ACEH, Berita HUKUM - Penggunaan Trawl (pukat harimau) sudah hampir menjadi kelaziman baru di laut Aceh. Pelakunya ada tiga pihak, yakni nelayan luar negeri, nelayan luar daerah, dan nelayan Aceh sendiri. Masalah pelanggaran terjadi berlapis-lapis.
Amatan awak media ini di Tempat Pendaratan Ikan (TPI) yang berhadapan dengan kantor UPTD perikanan dan Kelautan Kabupaten Aceh Timur, Bayeun diperkirakan puluhan Bot pukat Trawl (pukat Harimau) yang diduga milik oknum-onum bertangan besi.

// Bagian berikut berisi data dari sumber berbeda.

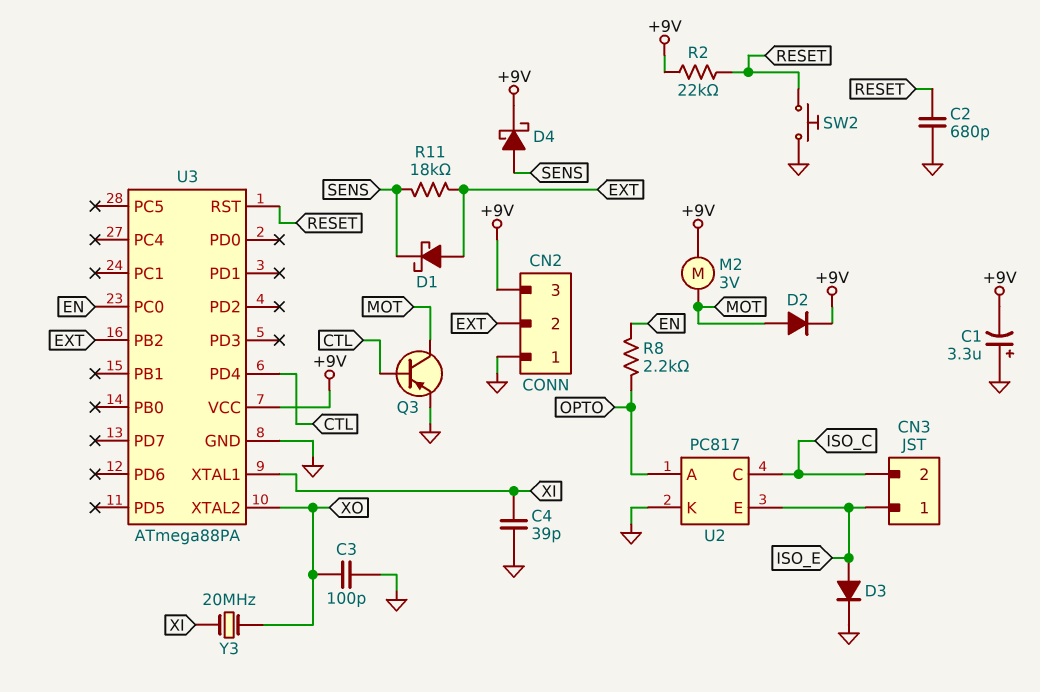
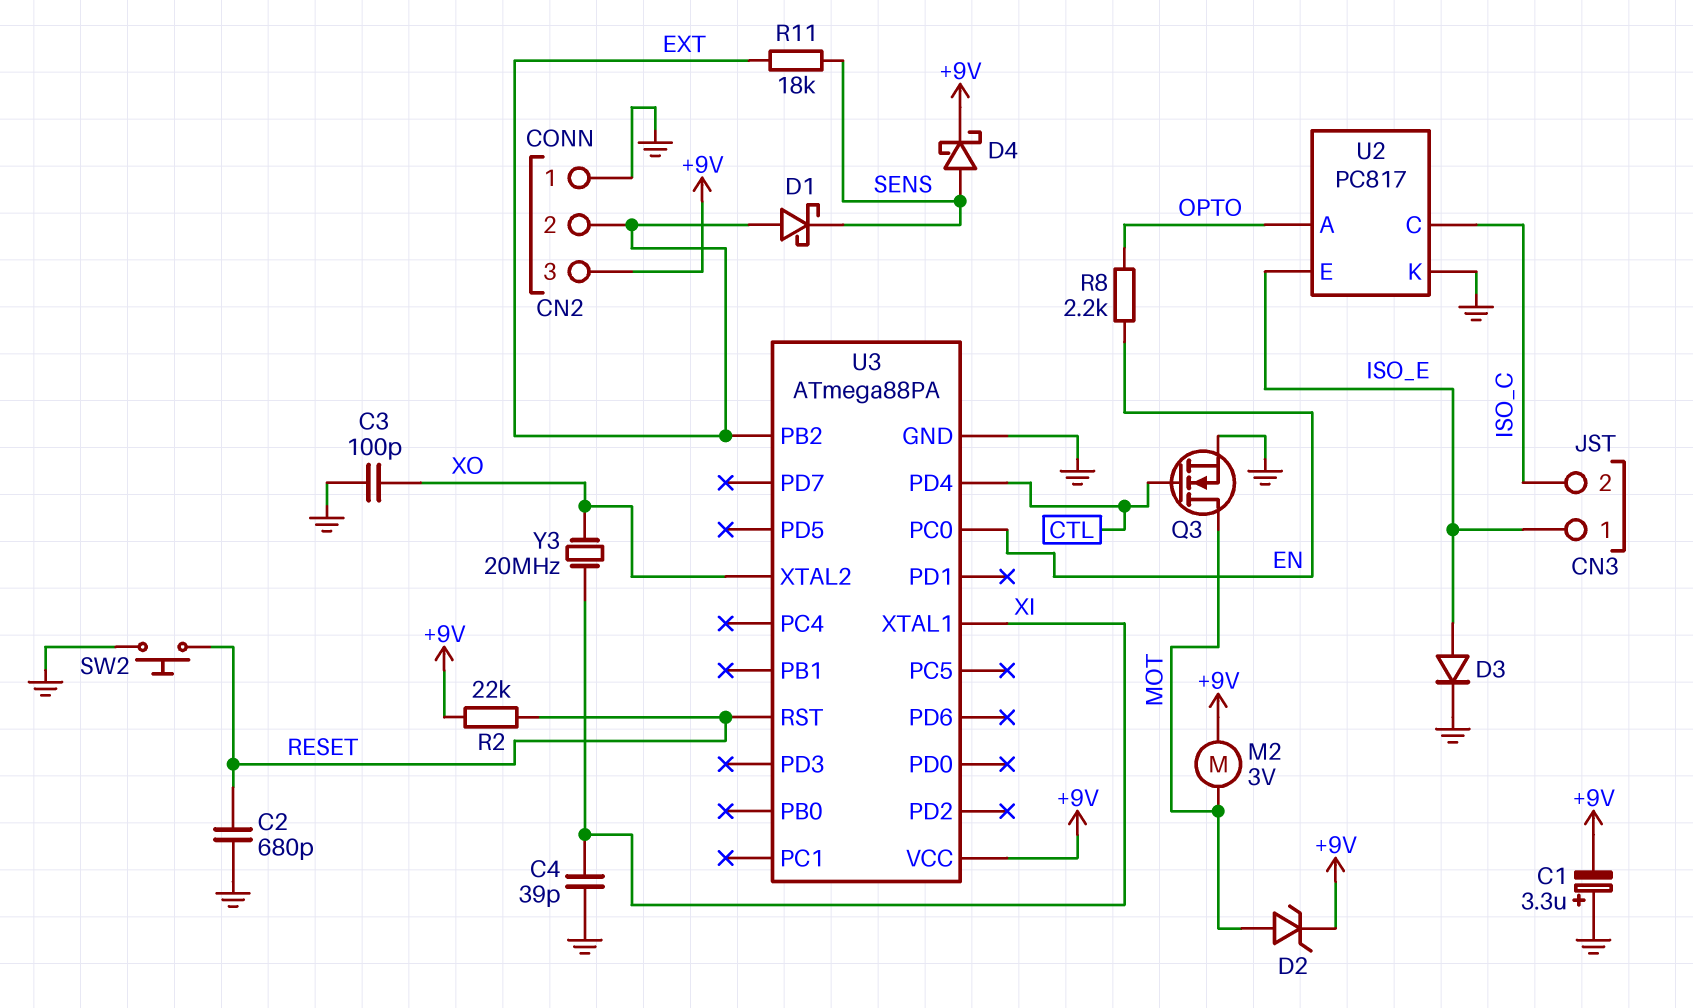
D2: diode (A MOT, K +9V) -> zener (A MOT, K +9V)
Q3: PNP (B CTL, C MOT, E GND) -> NMOS (G CTL, D MOT, S GND)

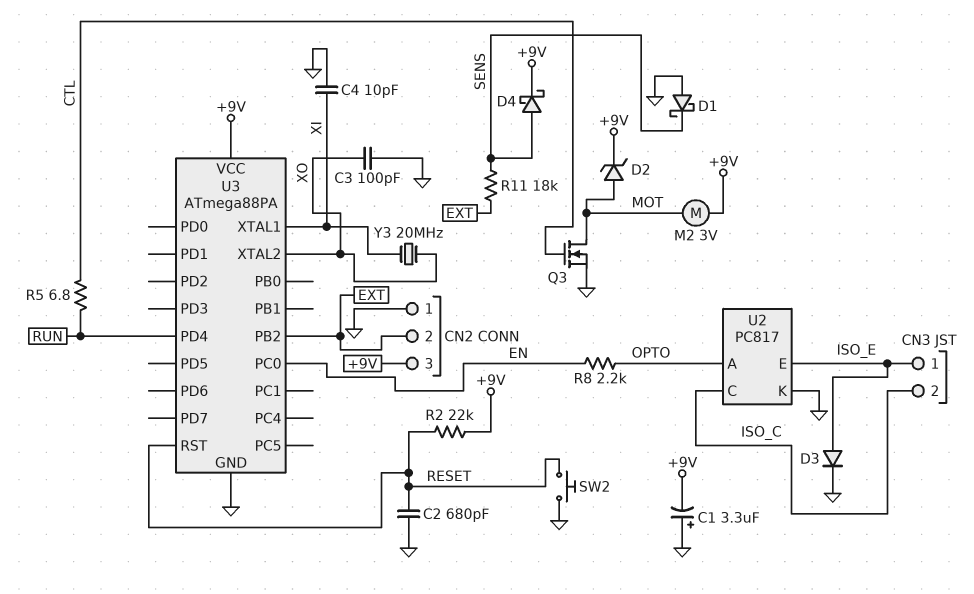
C4: 39pF (GND, XI) -> 10pF (GND, XI)
D1: schottky (A EXT, K SENS) -> schottky (A GND, K SENS)
R5: none -> 6.8 (CTL, RUN)
U3 pin PD4: CTL -> RUN

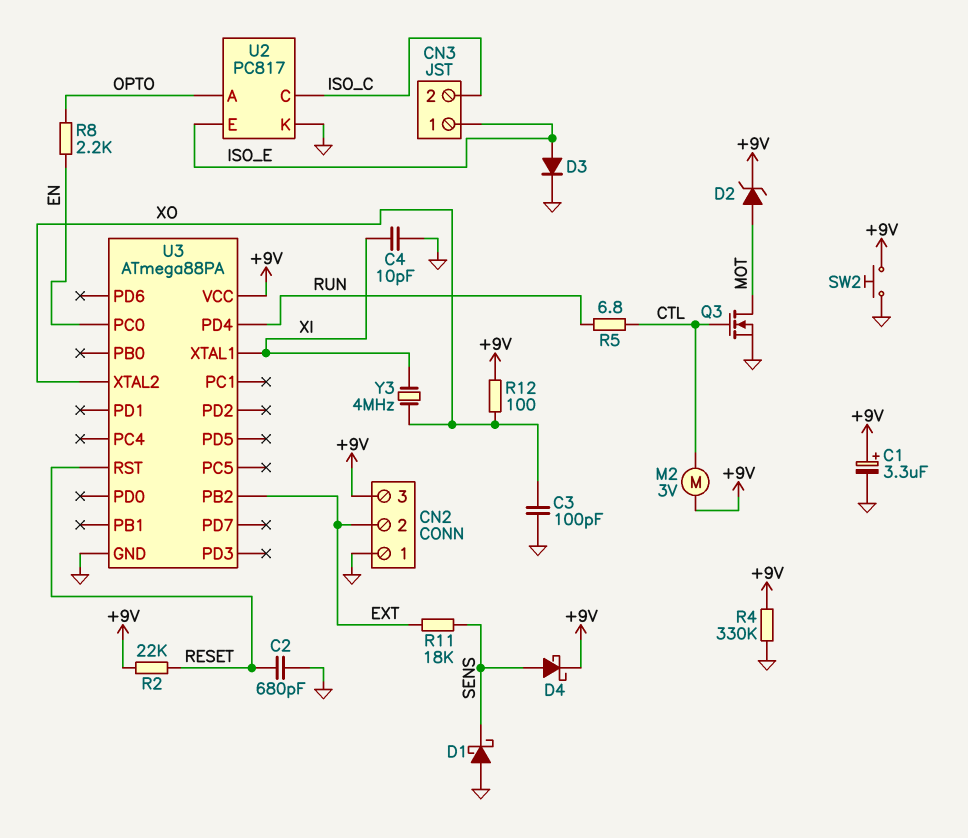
C1: 3.3uF (plus GND, minus +9V) -> 3.3uF (plus +9V, minus GND)
M2: motor 3V (+9V, MOT) -> motor 3V (+9V, CTL)
R4: none -> 330k (+9V, GND)
R12: none -> 100 (+9V, XO)
SW2: button (GND, RESET) -> button (+9V, GND)
Y3: 20MHz (XI, XO) -> 4MHz (XI, XO)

Hal tersebut jelas melanggar pasal 16 Qanun No. 16 Tahun 2002, dalam membantu memberdayakan dan melindungi usaha perikanan tradisional dan melindungi budidaya ikan berskala kecil, Pasal 1 ayat 11 Qanun No. 16 Tahun 2002, UU No. 31 Tahun 2004, tentang larangan menggunakan alat tangkapan tidak ramah lingkungan dan merusak, dengan ancaman denda Rp 2 miliar.
Keppres No. 39 Tahun 1980, Undang-Undang No. 11 Tahun 2006, Pasal 33 ayat (3) UUD 1945, menurut Keppres No. 39 Tahun 1980 tentang larangan jaring (pukat) Trawl, sangat jelas penggunaan pukat trawl haram (ilegal) di Indonesia, serta surat Edaran Mahkamah Agung No. 3 Tahun 1988, mencakup perbuatan "membawa", "menguasai", membawa, menyimpan, menggunakan, memperdagangkan, jaring (pukat) trawl.

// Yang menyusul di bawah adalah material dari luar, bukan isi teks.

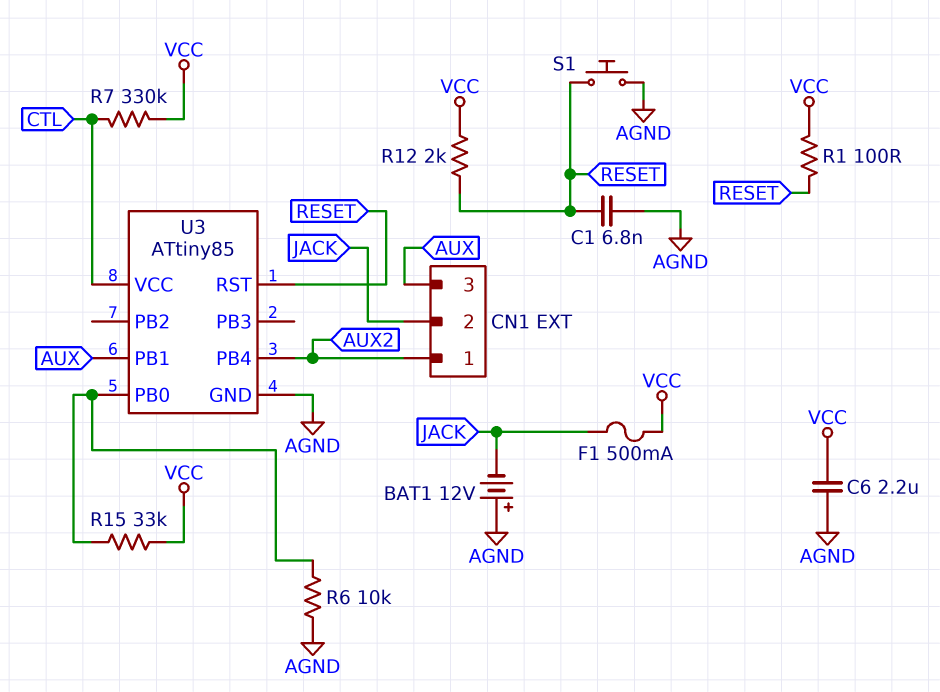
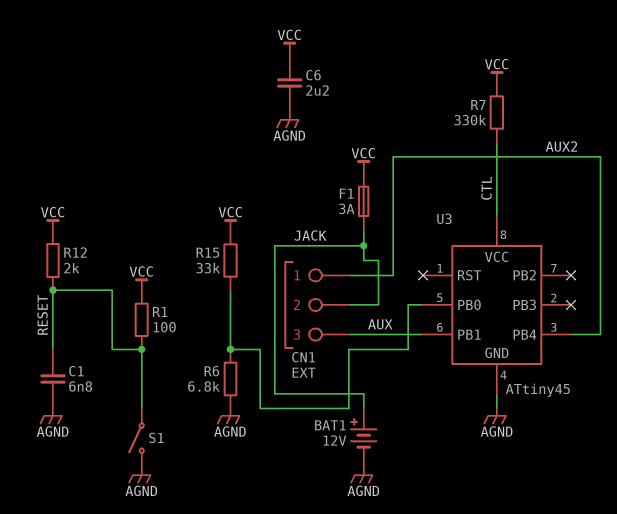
BAT1: 12V (plus AGND, minus JACK) -> 12V (plus JACK, minus AGND)
F1: 500mA (JACK, VCC) -> 3A (JACK, VCC)
R6: 10k (AGND, U3/PB0) -> 6.8k (AGND, U3/PB0)
S1: button (AGND, RESET) -> switch (AGND, RESET)
U3: ATtiny85 -> ATtiny45
U3 pin RST: RESET -> none

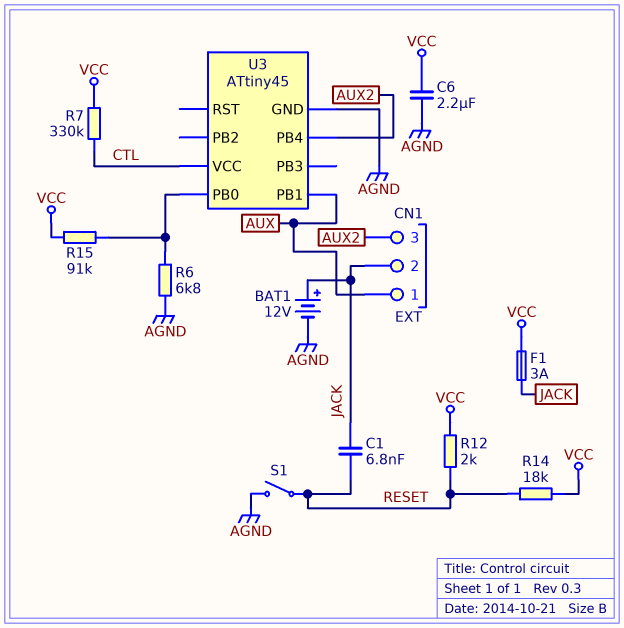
C1: 6.8nF (AGND, RESET) -> 6.8nF (JACK, RESET)
CN1 pin 1: AUX2 -> AUX
CN1 pin 3: AUX -> AUX2
R1: 100 (RESET, VCC) -> none
R14: none -> 18k (RESET, VCC)
R15: 33k (U3/PB0, VCC) -> 91k (U3/PB0, VCC)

Diperkuat dengan Kepmen Pertanian No. 694 Tahun 1980, dan Kepmen No. 392 Tahun 1999, pengganti Keputusan No. 694 Tahun 1980, SK Menpen No. 503/KPTS/UM/7/1980 mendefinisikan Trawl, yang berbentuk kantong yang ditarik oleh sebuah kapal bermotor dan menggunakan sebuah alat pembuka mulut jaring yang disebut gawang (beam) atau sepasang alat pembuka (otter board), jaring yang ditarik dua kapal bermotor, pukat harimau, pukat tarik, tangkul tarik, jaring tarik.
Terhitung 1 Oktober 1980 kapal perikanan yang tidak memiliki SIUP/SKIP dapat dikenakan pasal 8 Kepres No. 39 tahun 1980, ukuran mata jaringnya kurang dari 25 mm dan purse seine cakalang (tuna) kurang dari 60 mm dilarang dipergunakan disemua jalur penangkapan.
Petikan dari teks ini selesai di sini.